ABOUT THIS TASK: Quote the entries below from the line with "12V24.0Ah ..." through the line with "Bois exotique Ipé", both ends included, and only those lines.

----

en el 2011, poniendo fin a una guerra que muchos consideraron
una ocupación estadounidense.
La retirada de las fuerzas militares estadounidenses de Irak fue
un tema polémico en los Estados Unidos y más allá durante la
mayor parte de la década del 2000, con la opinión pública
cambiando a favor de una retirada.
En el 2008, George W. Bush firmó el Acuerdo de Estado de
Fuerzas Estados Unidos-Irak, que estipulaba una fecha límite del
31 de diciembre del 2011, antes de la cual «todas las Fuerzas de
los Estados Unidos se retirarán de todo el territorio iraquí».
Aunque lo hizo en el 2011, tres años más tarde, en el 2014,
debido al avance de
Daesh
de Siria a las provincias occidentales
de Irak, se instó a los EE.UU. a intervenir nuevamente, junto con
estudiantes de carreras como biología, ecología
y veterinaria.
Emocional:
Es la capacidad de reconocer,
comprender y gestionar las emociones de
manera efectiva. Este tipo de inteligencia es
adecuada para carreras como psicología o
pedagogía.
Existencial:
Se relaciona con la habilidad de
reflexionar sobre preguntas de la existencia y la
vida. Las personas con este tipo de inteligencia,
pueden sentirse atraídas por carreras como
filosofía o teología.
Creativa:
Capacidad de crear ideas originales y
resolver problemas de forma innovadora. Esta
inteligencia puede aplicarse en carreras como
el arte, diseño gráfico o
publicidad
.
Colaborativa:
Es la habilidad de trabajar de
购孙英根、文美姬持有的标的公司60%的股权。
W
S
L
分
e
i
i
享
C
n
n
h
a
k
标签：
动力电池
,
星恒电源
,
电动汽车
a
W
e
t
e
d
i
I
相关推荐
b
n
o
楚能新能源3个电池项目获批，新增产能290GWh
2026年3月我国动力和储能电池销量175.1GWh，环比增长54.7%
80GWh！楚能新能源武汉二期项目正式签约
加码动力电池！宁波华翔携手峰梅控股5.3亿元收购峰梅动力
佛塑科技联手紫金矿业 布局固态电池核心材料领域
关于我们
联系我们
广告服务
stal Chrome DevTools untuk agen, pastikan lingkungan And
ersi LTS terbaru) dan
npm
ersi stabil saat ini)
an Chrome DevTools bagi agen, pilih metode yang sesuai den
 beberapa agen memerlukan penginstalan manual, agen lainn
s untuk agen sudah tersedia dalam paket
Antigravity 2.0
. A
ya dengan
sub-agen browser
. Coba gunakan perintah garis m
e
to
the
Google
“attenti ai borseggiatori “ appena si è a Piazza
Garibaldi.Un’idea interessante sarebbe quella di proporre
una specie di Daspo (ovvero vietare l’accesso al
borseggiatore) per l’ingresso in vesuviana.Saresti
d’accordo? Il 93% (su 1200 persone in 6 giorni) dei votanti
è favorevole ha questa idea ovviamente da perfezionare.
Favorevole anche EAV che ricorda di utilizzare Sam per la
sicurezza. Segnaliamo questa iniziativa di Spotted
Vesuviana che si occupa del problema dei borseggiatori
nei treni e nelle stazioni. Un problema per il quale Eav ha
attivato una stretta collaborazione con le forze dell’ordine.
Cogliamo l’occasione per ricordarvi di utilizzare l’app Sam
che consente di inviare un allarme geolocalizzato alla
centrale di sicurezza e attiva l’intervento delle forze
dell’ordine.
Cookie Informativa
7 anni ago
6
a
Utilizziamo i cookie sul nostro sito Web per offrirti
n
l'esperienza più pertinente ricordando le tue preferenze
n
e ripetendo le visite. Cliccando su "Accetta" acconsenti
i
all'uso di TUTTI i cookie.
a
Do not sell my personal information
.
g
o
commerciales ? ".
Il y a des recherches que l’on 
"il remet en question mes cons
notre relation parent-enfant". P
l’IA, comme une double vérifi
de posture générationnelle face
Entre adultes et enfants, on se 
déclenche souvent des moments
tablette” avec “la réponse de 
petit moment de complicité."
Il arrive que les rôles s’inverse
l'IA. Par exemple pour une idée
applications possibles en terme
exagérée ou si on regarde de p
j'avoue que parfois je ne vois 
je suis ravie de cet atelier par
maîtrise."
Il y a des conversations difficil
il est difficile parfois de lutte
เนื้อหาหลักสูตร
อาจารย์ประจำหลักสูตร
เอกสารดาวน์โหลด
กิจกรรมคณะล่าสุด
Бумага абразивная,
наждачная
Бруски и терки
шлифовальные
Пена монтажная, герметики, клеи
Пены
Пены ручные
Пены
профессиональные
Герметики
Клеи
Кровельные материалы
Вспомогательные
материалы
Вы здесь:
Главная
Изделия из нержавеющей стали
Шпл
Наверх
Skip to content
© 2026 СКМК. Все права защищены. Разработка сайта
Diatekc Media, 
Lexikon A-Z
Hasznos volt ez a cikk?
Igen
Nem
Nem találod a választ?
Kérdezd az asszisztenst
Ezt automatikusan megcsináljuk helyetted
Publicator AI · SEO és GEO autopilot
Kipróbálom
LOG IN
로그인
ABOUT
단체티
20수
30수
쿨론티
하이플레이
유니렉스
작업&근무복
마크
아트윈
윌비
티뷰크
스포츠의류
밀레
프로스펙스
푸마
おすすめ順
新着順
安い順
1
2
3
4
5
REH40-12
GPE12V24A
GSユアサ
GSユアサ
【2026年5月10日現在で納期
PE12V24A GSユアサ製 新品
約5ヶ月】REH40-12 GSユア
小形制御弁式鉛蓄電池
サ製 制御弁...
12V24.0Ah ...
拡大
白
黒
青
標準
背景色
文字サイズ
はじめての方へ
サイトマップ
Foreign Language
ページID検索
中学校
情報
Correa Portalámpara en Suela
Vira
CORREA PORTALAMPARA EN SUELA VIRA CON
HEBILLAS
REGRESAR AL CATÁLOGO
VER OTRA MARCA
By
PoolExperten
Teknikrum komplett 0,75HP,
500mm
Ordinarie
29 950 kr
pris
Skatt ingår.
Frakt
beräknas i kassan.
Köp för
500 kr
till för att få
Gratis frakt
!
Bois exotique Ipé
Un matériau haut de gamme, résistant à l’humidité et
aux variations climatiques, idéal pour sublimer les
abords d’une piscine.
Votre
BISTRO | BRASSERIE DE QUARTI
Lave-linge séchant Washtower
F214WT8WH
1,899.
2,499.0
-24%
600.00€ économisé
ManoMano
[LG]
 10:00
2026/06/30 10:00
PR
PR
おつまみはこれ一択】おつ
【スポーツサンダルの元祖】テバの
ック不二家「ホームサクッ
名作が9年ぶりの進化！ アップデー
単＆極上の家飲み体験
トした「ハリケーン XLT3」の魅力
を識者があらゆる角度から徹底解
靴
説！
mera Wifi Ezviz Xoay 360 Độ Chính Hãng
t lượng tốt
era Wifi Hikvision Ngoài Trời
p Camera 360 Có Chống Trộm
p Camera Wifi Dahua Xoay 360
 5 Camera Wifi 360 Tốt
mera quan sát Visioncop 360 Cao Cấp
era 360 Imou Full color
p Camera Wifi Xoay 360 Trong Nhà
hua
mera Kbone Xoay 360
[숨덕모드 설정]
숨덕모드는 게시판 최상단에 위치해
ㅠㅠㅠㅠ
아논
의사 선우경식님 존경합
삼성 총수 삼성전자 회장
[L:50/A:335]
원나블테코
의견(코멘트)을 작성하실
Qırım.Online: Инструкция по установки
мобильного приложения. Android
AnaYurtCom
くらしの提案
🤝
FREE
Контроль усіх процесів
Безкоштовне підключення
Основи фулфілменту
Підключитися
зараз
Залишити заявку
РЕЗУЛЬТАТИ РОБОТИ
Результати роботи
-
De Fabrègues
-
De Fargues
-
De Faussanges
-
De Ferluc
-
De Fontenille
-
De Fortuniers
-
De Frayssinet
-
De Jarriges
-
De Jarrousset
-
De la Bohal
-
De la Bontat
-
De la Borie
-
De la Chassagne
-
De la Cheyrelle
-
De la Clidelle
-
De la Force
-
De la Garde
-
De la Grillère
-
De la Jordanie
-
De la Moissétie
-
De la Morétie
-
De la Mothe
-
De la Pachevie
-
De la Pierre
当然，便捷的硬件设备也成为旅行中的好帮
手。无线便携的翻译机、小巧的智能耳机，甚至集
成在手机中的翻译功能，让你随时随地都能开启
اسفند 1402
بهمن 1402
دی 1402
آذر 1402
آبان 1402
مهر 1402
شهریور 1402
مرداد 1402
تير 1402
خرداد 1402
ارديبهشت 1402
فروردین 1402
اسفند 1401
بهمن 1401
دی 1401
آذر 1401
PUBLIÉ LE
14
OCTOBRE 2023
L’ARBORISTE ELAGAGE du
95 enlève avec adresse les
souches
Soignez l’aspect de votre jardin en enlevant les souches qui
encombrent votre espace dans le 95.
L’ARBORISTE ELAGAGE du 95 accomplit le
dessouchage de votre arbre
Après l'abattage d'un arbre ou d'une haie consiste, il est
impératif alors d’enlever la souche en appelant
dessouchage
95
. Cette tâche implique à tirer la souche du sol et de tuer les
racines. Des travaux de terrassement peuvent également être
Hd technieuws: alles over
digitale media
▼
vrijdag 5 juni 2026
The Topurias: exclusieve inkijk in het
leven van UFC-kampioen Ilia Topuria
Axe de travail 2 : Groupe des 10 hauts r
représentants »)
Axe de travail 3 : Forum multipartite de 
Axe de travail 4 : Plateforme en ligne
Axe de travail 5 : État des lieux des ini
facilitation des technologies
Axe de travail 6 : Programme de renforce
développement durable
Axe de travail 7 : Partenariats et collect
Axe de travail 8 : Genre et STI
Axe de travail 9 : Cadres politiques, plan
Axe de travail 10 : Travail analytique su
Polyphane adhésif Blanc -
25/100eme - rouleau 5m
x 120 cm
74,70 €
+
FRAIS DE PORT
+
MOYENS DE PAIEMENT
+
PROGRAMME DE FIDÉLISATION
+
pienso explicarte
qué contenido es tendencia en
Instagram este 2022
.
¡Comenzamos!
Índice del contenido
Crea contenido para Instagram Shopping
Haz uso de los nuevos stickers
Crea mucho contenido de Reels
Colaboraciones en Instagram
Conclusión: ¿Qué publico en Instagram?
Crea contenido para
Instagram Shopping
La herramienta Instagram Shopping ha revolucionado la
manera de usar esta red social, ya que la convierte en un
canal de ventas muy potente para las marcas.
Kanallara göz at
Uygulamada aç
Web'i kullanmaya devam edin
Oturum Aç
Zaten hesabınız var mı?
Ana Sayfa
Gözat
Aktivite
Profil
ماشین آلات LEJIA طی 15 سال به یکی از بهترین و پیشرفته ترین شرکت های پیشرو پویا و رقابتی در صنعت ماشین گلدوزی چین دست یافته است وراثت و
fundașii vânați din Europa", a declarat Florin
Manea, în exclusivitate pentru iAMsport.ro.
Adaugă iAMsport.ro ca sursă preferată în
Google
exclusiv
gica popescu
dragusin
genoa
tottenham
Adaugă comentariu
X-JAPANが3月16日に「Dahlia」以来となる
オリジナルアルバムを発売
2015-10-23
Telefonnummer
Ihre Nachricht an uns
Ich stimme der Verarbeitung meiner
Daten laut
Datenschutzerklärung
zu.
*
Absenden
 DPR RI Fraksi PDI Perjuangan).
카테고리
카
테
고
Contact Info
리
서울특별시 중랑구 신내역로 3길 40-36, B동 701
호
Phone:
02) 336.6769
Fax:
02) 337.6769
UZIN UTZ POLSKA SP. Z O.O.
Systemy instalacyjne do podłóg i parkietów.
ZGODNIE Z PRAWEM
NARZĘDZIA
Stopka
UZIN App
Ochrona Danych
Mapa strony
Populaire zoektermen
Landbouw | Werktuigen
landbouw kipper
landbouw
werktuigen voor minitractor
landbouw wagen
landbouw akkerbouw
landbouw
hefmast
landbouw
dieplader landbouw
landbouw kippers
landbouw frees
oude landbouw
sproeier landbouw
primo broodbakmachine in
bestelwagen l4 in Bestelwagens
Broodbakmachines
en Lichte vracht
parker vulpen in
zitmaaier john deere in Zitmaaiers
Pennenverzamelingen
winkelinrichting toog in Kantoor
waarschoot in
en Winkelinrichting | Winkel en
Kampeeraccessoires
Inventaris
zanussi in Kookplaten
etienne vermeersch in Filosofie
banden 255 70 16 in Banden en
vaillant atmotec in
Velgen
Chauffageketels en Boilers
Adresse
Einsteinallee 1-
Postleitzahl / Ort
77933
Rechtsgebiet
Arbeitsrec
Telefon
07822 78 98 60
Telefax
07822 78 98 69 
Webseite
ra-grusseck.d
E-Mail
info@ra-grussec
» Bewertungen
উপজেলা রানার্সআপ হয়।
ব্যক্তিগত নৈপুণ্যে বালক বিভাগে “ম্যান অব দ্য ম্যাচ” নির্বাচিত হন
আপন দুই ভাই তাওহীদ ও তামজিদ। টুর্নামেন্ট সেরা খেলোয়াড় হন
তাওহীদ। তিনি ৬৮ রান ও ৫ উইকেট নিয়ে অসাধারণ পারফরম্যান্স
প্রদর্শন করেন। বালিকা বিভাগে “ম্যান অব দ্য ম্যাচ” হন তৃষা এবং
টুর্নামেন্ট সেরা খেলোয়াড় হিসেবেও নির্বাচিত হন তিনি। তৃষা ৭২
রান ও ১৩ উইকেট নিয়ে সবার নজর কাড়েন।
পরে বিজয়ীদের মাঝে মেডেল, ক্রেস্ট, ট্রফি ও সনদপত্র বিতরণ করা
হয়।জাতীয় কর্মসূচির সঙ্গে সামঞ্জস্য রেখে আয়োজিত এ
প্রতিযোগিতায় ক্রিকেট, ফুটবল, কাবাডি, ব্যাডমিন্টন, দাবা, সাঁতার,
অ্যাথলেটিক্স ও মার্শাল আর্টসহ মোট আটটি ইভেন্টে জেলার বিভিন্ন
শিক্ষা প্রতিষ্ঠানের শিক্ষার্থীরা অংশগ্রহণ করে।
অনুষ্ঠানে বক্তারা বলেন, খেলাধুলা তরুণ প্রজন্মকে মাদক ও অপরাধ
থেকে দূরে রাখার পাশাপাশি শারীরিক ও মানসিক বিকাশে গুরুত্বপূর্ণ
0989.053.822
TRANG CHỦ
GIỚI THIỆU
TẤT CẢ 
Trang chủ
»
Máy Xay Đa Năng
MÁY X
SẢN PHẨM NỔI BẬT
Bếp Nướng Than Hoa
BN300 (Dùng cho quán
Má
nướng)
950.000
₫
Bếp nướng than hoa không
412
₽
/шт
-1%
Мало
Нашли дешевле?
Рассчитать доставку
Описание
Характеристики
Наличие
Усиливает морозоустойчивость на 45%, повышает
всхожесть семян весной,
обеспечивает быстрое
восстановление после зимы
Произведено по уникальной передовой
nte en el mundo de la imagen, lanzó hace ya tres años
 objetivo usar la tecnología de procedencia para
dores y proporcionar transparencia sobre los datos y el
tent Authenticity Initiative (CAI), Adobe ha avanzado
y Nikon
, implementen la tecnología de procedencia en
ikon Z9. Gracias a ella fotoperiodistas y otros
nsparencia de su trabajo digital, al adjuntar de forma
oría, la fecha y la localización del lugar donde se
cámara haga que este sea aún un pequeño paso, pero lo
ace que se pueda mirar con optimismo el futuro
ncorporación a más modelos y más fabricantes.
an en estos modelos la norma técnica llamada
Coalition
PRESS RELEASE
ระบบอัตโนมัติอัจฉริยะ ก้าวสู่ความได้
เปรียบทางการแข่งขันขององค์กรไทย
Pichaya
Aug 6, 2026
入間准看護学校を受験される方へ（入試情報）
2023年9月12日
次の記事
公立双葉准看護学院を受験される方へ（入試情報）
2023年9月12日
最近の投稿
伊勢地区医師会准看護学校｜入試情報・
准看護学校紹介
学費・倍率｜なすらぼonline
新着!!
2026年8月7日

----

FINISHED TASK:
12V24.0Ah ...
拡大
白
黒
青
標準
背景色
文字サイズ
はじめての方へ
サイトマップ
Foreign Language
ページID検索
中学校
情報
Correa Portalámpara en Suela
Vira
CORREA PORTALAMPARA EN SUELA VIRA CON
HEBILLAS
REGRESAR AL CATÁLOGO
VER OTRA MARCA
By
PoolExperten
Teknikrum komplett 0,75HP,
500mm
Ordinarie
29 950 kr
pris
Skatt ingår.
Frakt
beräknas i kassan.
Köp för
500 kr
till för att få
Gratis frakt
!
Bois exotique Ipé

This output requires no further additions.